**WORK REQUIRED**
Nothing but the records, copied exactly and stripped of pictures, should be in the answer.

*** Opening of TASK DATA ***

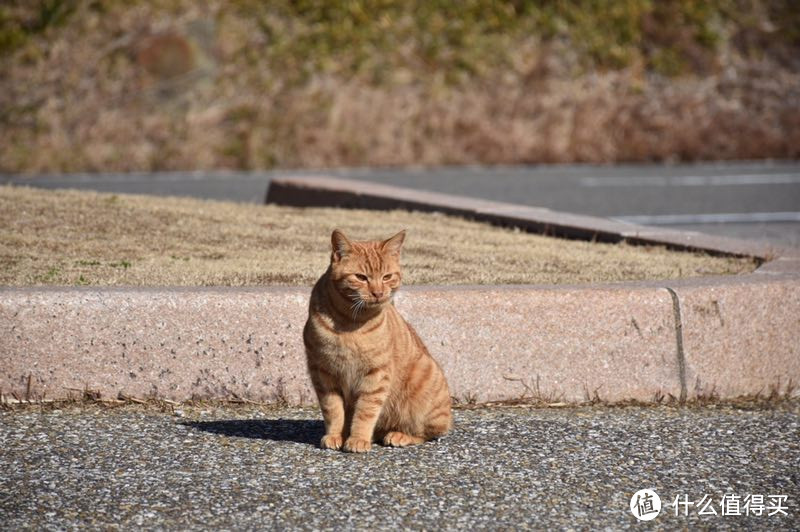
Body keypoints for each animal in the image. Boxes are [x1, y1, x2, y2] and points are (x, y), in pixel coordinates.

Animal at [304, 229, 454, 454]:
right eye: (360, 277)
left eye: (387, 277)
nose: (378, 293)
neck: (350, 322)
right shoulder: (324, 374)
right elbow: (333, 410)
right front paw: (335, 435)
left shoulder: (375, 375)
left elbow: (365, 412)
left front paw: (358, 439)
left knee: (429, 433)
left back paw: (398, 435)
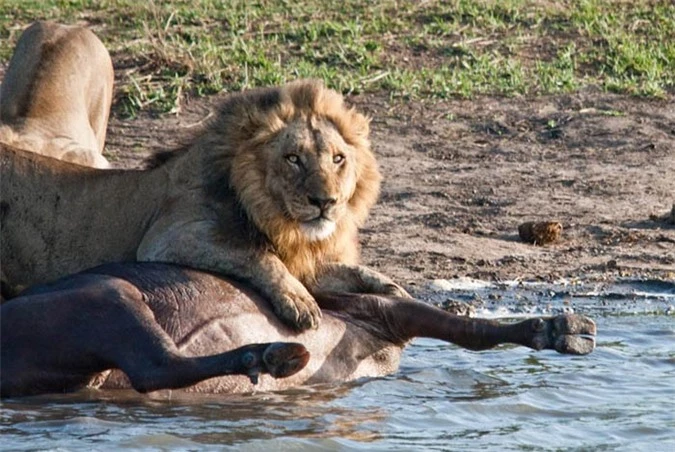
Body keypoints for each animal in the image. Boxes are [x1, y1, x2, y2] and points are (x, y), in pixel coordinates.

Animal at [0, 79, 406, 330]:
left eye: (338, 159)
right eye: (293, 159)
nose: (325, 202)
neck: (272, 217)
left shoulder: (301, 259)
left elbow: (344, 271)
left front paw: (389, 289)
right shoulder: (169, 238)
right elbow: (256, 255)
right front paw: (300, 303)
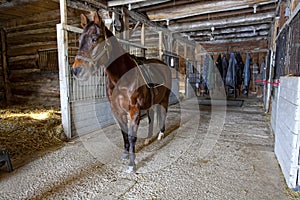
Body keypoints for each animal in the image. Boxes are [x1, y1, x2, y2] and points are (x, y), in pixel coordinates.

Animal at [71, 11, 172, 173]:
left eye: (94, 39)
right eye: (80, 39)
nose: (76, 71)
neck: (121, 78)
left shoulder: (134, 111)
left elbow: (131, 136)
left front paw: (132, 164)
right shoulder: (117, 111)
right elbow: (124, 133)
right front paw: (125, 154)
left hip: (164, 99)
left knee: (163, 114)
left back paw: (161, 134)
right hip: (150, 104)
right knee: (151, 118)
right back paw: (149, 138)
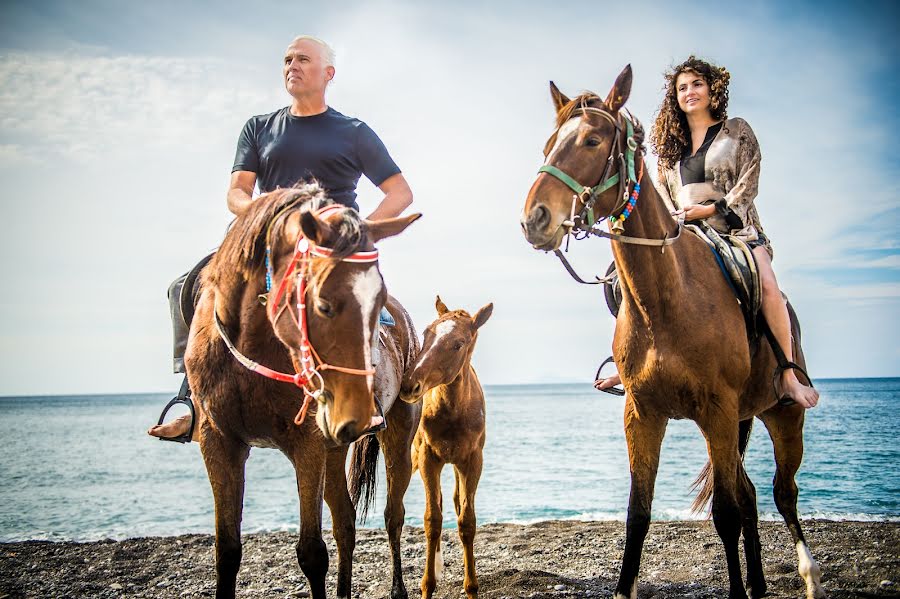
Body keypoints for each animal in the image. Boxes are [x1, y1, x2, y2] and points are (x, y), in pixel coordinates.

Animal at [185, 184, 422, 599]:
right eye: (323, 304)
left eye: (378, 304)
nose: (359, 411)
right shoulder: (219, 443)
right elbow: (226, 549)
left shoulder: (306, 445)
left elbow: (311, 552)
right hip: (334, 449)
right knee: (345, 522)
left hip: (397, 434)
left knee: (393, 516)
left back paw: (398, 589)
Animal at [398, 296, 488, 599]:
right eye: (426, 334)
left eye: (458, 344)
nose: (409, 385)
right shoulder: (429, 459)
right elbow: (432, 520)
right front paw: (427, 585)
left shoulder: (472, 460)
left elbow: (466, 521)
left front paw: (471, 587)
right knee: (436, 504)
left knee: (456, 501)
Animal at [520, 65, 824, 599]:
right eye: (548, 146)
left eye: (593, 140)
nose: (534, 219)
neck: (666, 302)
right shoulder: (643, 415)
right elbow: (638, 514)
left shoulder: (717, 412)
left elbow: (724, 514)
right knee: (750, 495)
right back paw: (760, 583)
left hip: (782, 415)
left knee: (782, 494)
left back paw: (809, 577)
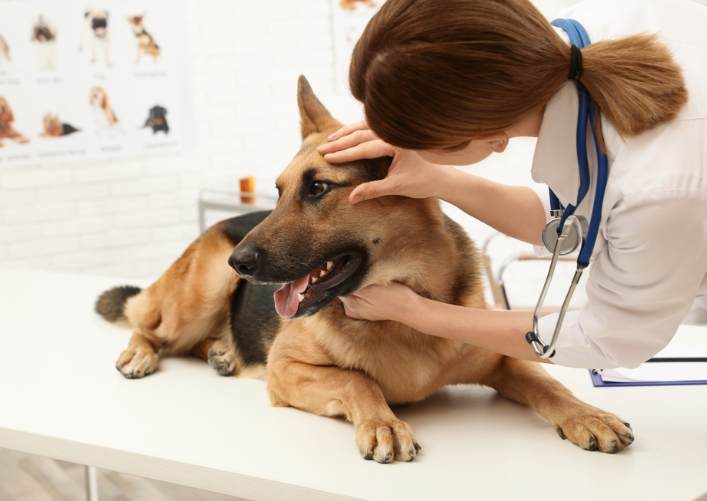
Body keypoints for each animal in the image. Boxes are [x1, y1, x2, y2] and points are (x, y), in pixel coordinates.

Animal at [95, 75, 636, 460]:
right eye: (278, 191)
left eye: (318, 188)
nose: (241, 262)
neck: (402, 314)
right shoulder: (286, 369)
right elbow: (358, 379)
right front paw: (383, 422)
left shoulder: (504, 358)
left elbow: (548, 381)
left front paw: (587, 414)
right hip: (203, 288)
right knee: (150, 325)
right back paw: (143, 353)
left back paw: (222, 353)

*** Close of TASK DATA ***

**RESULT FOR THIS EXERCISE**
Body keypoints for each animal in the image. Boxes are [x1, y1, x2, y2] and points are (x, y), in pixel coordinates.

Animal at [304, 229, 454, 454]:
right eye: (360, 277)
left eye: (387, 277)
nose: (378, 293)
neck: (350, 322)
right shoulder: (324, 374)
right elbow: (333, 410)
right front paw: (335, 435)
left shoulder: (375, 375)
left elbow: (365, 412)
left front paw: (358, 439)
left knee: (429, 433)
left back paw: (398, 435)
Body keypoints for each animal in the image. Boxes are [x1, y1, x2, y2] and points are (x, y), in pixel coordinates.

Animal at [0, 79, 406, 330]:
left eye: (338, 159)
right eye: (293, 159)
nose: (325, 202)
neck: (272, 217)
left shoulder: (301, 259)
left elbow: (344, 271)
left front paw: (389, 289)
right shoulder: (169, 238)
right elbow: (256, 255)
right front paw: (300, 303)
Body keypoints for each animal in the image. Boxes are [x1, y1, x2, y2] and points are (x, y), in pixel coordinates.

Animal at [71, 11, 172, 173]:
left eye: (94, 39)
right eye: (80, 39)
nose: (76, 71)
neck: (121, 78)
left shoulder: (134, 111)
left elbow: (131, 136)
left front paw: (132, 164)
right shoulder: (117, 111)
right elbow: (124, 133)
right front paw: (125, 154)
left hip: (164, 99)
left knee: (163, 114)
left back paw: (161, 134)
right hip: (150, 104)
right knee: (151, 118)
right back paw: (149, 138)
Body keypoints for each animal in the image. Boxes are [x1, y1, x2, y2] and points are (x, y), in pixel coordinates.

Animal at [185, 184, 422, 599]:
right eye: (323, 304)
left eye: (378, 304)
nose: (359, 411)
right shoulder: (219, 443)
right elbow: (226, 549)
left shoulder: (306, 445)
left elbow: (311, 552)
right hip: (334, 449)
right knee: (345, 522)
left hip: (397, 434)
left knee: (393, 516)
left back paw: (398, 589)
Animal at [398, 296, 488, 599]:
right eye: (426, 334)
left eye: (458, 344)
nose: (409, 385)
right shoulder: (429, 459)
right elbow: (432, 520)
right front paw: (427, 585)
left shoulder: (472, 460)
left elbow: (466, 521)
left front paw: (471, 587)
right knee: (436, 504)
left knee: (456, 501)
Animal at [520, 65, 824, 599]:
right eye: (548, 146)
left eye: (593, 140)
nose: (534, 219)
neck: (666, 302)
right shoulder: (643, 415)
right elbow: (638, 514)
left shoulder: (717, 412)
left elbow: (724, 514)
right knee: (750, 495)
right back paw: (760, 583)
left hip: (782, 415)
left knee: (782, 494)
left back paw: (809, 577)
Body keypoints for each animal in the image. Boxes are [x1, y1, x2, y2] and points are (x, y), in pixel coordinates.

Animal at [95, 75, 636, 460]:
right eye: (278, 191)
left eye: (318, 188)
nose: (241, 262)
neck: (402, 314)
right shoulder: (286, 369)
right elbow: (358, 379)
right front paw: (383, 422)
left shoulder: (504, 358)
left elbow: (548, 381)
left front paw: (587, 414)
right hip: (203, 288)
right knee: (150, 325)
right back paw: (143, 353)
left back paw: (222, 353)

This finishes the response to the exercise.